August 25, 2008

First Generic Power Supply Standard

Despite the fact that practically every electronic device needs a power supply unit (PSU), its requirements have not yet been standardized. Although some industries do have power supply standards (such as PICMG spec 2.11 for CompactPCI Power Interface and Power Supply Design Guide for Desktop PCs), these standards are for specific applications and do not have general usage.

IPC standard IPC-9592 is the electronic industry's first attempt to come up with a generic power conversion standard. The draft was initially developed by the IPC Power Conversion Subcommittee that included Dell, IBM, Lenovo, Hewlett Packard, Cisco Systems, Alcatel Lucent and Apple. This document standardizes the performance parameters for power conversion devices for various applications such as computers and telecommunications. It sets the requirements for design, qualification and conformance testing, manufacturing quality processes, and regulatory requirements. The document particularly lists applicable EMI standards and provides components derating guidelines. Although this standard is not mandatory (just like all IPC standards), due to the participation and support of major power supply users, one can expect its widespread acceptance.
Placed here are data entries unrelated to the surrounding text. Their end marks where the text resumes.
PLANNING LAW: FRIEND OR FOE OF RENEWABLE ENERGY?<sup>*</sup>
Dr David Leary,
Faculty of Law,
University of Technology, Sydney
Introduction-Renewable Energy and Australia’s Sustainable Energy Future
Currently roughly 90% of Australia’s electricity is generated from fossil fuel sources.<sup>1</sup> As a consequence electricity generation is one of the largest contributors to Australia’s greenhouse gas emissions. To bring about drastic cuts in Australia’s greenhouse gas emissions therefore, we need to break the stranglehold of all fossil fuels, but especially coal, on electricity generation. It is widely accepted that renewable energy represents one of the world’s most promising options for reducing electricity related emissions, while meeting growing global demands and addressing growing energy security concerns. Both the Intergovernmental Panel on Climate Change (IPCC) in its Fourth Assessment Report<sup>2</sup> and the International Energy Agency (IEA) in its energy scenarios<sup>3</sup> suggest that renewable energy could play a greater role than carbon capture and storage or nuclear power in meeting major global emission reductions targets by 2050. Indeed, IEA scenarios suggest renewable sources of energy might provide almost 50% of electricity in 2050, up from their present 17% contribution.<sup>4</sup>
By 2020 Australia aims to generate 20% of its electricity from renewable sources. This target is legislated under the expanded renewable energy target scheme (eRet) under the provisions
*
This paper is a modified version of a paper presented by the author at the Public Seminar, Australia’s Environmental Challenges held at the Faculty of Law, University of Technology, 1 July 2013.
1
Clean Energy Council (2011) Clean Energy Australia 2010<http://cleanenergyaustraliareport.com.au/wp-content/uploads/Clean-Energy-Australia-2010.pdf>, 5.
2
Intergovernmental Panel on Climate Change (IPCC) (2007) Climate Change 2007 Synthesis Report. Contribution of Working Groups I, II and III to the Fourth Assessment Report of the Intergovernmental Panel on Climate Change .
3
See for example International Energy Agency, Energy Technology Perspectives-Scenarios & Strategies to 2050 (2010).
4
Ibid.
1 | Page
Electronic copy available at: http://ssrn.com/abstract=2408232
In preparation for the standard release, IPC is planning a conference on November 6, in Irving, Texas, to discuss the details of the specification and outline the ideas that went into developing this standard.

Note that unlike Intel's Computer PSU Guides, IPC-9592 does not include any functional requirements such as voltages, currents, timing, connectors, etc. This is actually good for us, power supply designers. If our fellow digital engineers and system integrators would come up with a scalable power supply standard and would design their systems around standard PSU "bricks", OEM power supplies would become a commodity and would be primarily designed and built in the Far East. As a result, many of us designers, would have to become salespersons. But for as long as our fellow engineers choose to design their systems the way they please and then look for a custom PSU because their electrical and mechanical requirements can't be satisfied by off-the-shelf models, we, designers are in business. (-:

February 21, 2008

Efficiency Standards for Power Adapters

In a previous post I wrote about various programs and regulations aimed at increasing PSU efficiency.

Here is a brief update. On December 19th, 2007, the Energy Independence and Security Act of 2007 (EISA 2007) that is intended to reduce US Oil Dependence, became law. Although the act is aimed mainly at improving vehicles fuel economy and increasing the production of clean renewable fuels, it contain sections that affect power supplies.
Particularly, Section 301 External Power Supply Efficiency Standards establishes energy conservation standards that take effect on July 1, 2008 for so called “Class A External Power Supplies,” and establishes the processes to review and possibly amend those standards.
The term "class A external power supply' means basically a single output low-voltage AC-AC or AC-DC converter under 250W that is intended to be used with a separate end-use product.
According to this law, a class A external power supply manufactured on or after July 1, 2008 should meet specific efficiency standards depending on its nameplate power Po. For example, in the power range from 1 to 51 W [which is typical for most adapters] if you convert EISA requirement into percentage, the minimum efficiency in active mode should be 50% + 9*Ln(Po), where Ln(Po) is natural logarithm of the nameplate output power.

EISA 2007 requires US Depratment of Energy to issue a final rule prescribing energy conservation standards for battery chargers, if technologically feasible and economically justified, by July 1, 2011. DOE will also have to complete the determination on non-Class A external power supplies by a new deadline of December 19, 2009.

Note that unlike voluntary Energy Star® and 80 PlUS® programs, the above requirements are mandatory.